━━━━━ Brano

Questo fatto comporta che le due immagini
della sorgente luminosa, generate dai due fasci di luce paralleli, che si
originano dalla lamina semiargentata, quando di nuovo si sovrappongono, non
staranno su piani paralleli, come viene supposto nell’approssimazione usata da
Michelson e Morley per analizzare i dati.
Quando si tenga conto di tale importante
fatto si trova che, nell’allineamento presupposto nel modello di Michelson e
Morley, lo spostamento delle frange, calcolato per una rotazione di 90°, deve
essere esattamente nullo.
Solo disallineando almeno uno dei tre
riflettori si può avere uno spostamento diverso da zero e, comunque, molto più
piccolo di quello calcolato con la teoria di Michelson e Morley.
Nella seconda, delle quattro memorie di cui
alla nota precedente, trova, in un’approssimazione migliore di quella di
Michelson e Morley, corrispondente al termine da essi trascurato nell’analisi
dei dati ma dai medesimi calcolato nel supplemento al loro articolo, le formule
per lo spostamento delle frange, per effetto della rotazione di 90°, valide per
valori arbitrari degli angoli di riflessione dei tre riflettori.
Nella terza memoria calcola numericamente il
valore dello spostamento delle frange per piccoli valori del disallineamento,
vicini a quelli che probabilmente gli sperimentatori realizzavano con
l’aggiustamento manuale effettuato per rendere visibili le frange, che,
altrimenti, sarebbero risultati invisibili.
Questo comporta che, anche se piccolo, uno
spostamento si deve avere, per cui nella quarta memoria propone un piano di
esperimenti inteso a verificare la nuova ipotesi, che nel frattempo era stata
avanzata, la quale spiegava il risultato nullo dell’esperimento sulla base
della relatività di Einstein.
Infatti, ai tempi di Righi, il risultato
dell’esperimento aveva cambiato scopo e non era più inteso a verificare il moto
relativo tra terra ed etere ma a confermare o refutare la teoria della
relatività.
Infatti, nella prima memoria Righi affermava:
“Evidentemente,
se questo si fosse saputo prima del 1887 non si sarebbe forse ideata
l’esperienza di Michelson, per cui sarebbe probabilmente mancata l’occasione
di pensare alla relatività e alla contrazione.”
E più oltre, dato il risultato, supposto
nullo, dell’esperienza di Michelson e Morley:
“La mia teoria
fa prevedere che la stessa esperienza di Michelson potrà mostrare cambiamenti
colla rotazione di 90° se i
riflettori sono spostati angolarmente dalle loro orientazioni presupposte.

━━━━━━━━━━
━━━━━ Dati forniti

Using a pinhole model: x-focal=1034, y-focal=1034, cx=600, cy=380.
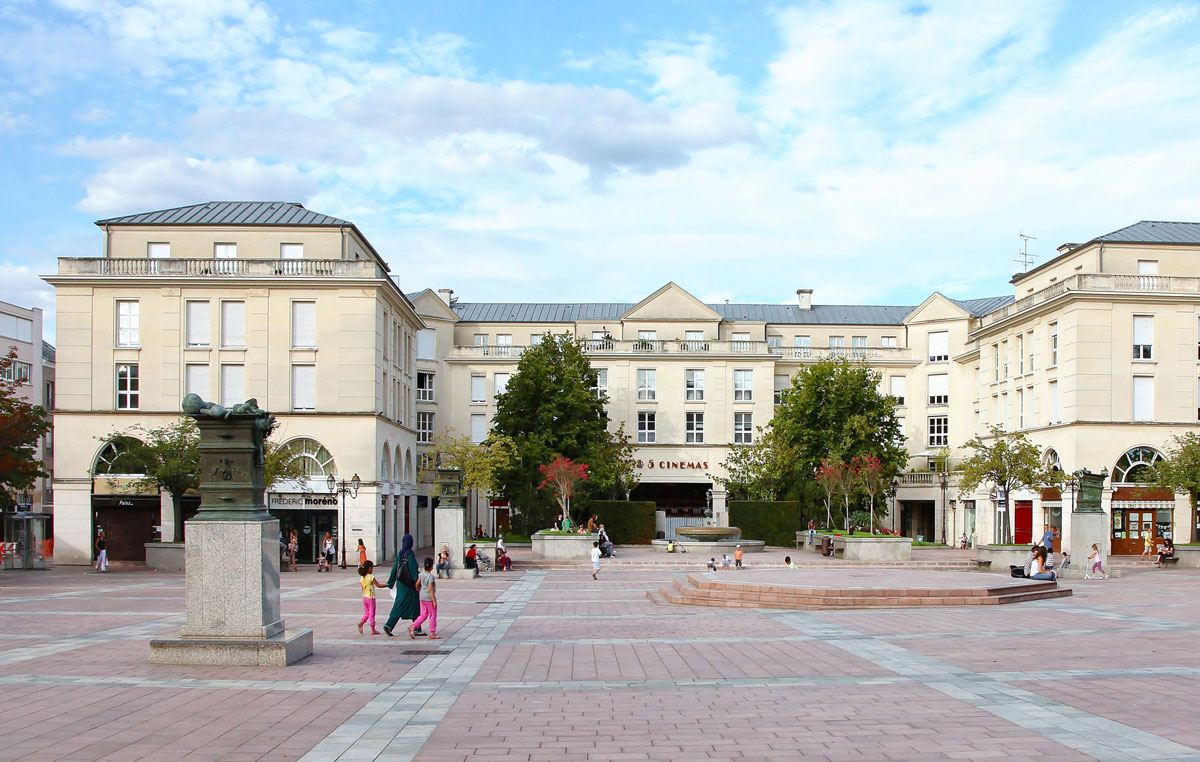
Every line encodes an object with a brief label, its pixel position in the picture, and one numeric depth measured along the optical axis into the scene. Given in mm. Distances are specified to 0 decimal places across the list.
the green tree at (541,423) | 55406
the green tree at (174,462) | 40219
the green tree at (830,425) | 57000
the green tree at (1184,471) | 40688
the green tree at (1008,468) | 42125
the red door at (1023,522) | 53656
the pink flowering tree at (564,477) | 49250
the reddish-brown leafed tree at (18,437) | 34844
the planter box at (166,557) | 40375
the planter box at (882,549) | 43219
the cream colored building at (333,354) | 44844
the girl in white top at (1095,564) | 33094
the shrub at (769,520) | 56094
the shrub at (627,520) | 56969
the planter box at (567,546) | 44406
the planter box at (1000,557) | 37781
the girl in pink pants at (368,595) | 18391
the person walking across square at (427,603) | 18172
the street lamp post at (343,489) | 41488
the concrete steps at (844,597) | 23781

━━━━━━━━━━
━━━━━ Dati forniti

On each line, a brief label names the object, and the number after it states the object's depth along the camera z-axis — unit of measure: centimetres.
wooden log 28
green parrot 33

━━━━━━━━━━

-- Compiti da svolgere --
1. Trascrivi dal brano sull'esperimento di Michelson e Morley tutto ciò che va da "Solo disallineando almeno" fino a "sarebbero risultati invisibili.".
2. Prosegui il brano sull'esperimento di Michelson e Morley, riprendendo subito dopo la sua ultima frase.

-- Risposte agli esercizi --
1.
Solo disallineando almeno uno dei tre
riflettori si può avere uno spostamento diverso da zero e, comunque, molto più
piccolo di quello calcolato con la teoria di Michelson e Morley.
Nella seconda, delle quattro memorie di cui
alla nota precedente, trova, in un’approssimazione migliore di quella di
Michelson e Morley, corrispondente al termine da essi trascurato nell’analisi
dei dati ma dai medesimi calcolato nel supplemento al loro articolo, le formule
per lo spostamento delle frange, per effetto della rotazione di 90°, valide per
valori arbitrari degli angoli di riflessione dei tre riflettori.
Nella terza memoria calcola numericamente il
valore dello spostamento delle frange per piccoli valori del disallineamento,
vicini a quelli che probabilmente gli sperimentatori realizzavano con
l’aggiustamento manuale effettuato per rendere visibili le frange, che,
altrimenti, sarebbero risultati invisibili.

2.
Sarebbe opportuno esaminare, calcolando tali cambiamenti, se siano di tale
grandezza da poterne constatare la produzione o la loro mancanza. Non è dunque
il caso di asserire che la Teoria della Relatività rimanga priva di base
sperimentale.” (Si deve naturalmente intendere fino a quando non si fossero eseguiti
esperimenti come quelli da lui proposti nella quarta memoria).
Qualche anno dopo lo studio del Righi viene
ripreso da un altro fisico italiano.
Il Valle19
nota che nella teoria del Righi viene trascurata l’aberrazione che
subirebbe il fascio di luce incidente per andare dalla sorgente luminosa alla
lente che rende parallelo il fascio stesso e completa in questo senso la teoria
del Righi.
Anche con tale correzione aggiuntiva
l’esperimento, come congegnato dal Michelson, prevede un effetto nullo come
calcolato dal Righi e uno spostamento può solo verificarsi per il
disallineamento di uno specchio; tuttavia se si fa l’ipotesi che l’angolo di
cui si deve disallineare lo specchio normale alla direzione della luce sia
dello stesso ordine di grandezza del rapporto tra la velocità della terra e la
velocità della luce si riottiene il risultato preventivato dal Michelson.
Ovviamente tale ultima considerazione è del
tutto irrilevante allo scopo di salvare il “risultato nullo”, in quanto solo
per puro caso gli sperimentatori possono avere imbroccato l’angolo giusto non
avendolo considerato nella loro teoria dell’esperimento (per non dire
dell’estrema piccolezza di tale angolo), e, soprattutto, per il fatto che
nessuna ragione a priori ci permette di asserire che il sistema solare sia in
quiete rispetto all’etere.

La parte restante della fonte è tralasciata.